CAPTCHA used to help phishing websites
Fraudsters are using CAPTCHA tool to stop scanning services from discovering they are phishing websites.
You know CAPTCHA? It can be asking you to write letters and numbers on image, select particular images or just simply click ‘I’m not a robot’ box. CAPTCHA is used to keep bogus, automatic accounts from accessing websites, leaving comments, etc. therefore protecting other users and blocking a lot of SPAM.
But recently researchers at Barracuda say they have noticed cybercriminals using the Google reCAPTCHA tool to hide their malicious websites.
How does it work?
Every second the Internet is scanned by URL scanning services.

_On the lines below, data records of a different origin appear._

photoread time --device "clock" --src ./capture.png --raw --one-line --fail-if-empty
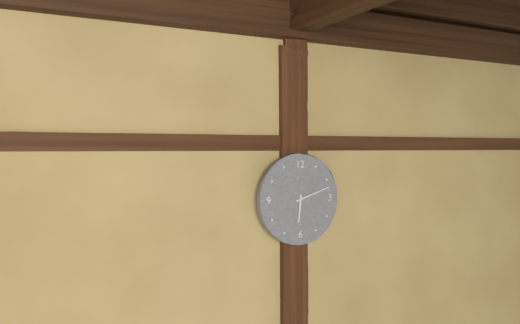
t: 6:12
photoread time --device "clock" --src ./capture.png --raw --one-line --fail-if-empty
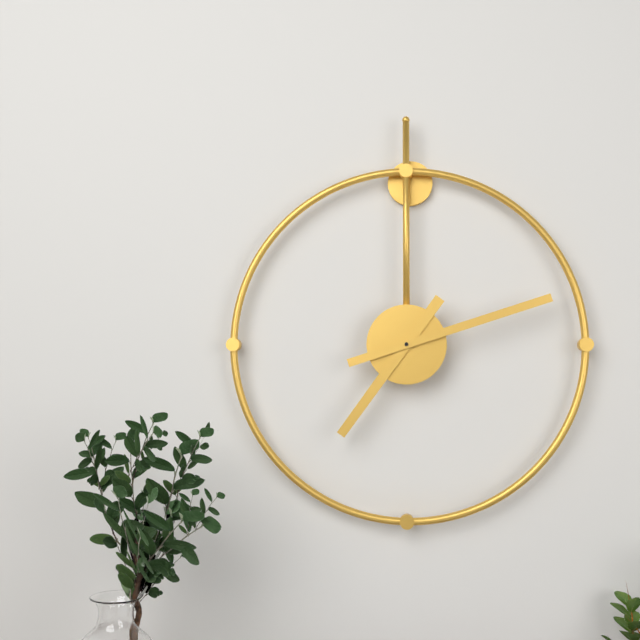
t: 7:12
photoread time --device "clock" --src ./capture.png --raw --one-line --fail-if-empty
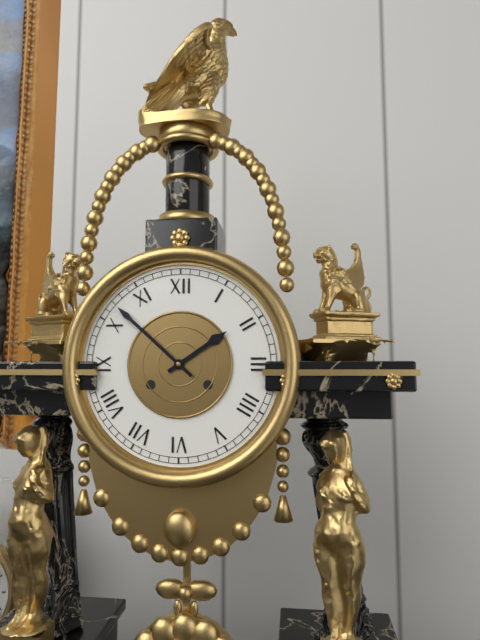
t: 1:52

These services check the links, access the websites and test them to see if there is anything malicious on them. Of course, it’s an automated process, meaning these services are bots too. So by putting CAPTCHA on a phishing website it blocks scanning bots from actually accessing the website and determining if the link is safe or not.
Moreover, many people link a CAPTCHA tool on a website to it being more secure and legitimate, which is of course wrong.
One case that the researchers discovered is a phishing campaign trying to get login credentials for Microsoft. In mail there was an attachment with a link to the website containing the CAPTCHA. This way the scanning device is stopped on this step and cannot determine if a website is safe or not. After checking the ‘I’m not a robot’ box the user is transferred to a fake Microsoft login account and his credentials may be stolen.
Remember to:
- always check the message if it’s suspicious,
- don’t think of CAPTCHA as a safety measure,
- use password manager – it can easily spot a fake website from real and will not autofill login and password. It’s a great detection tool.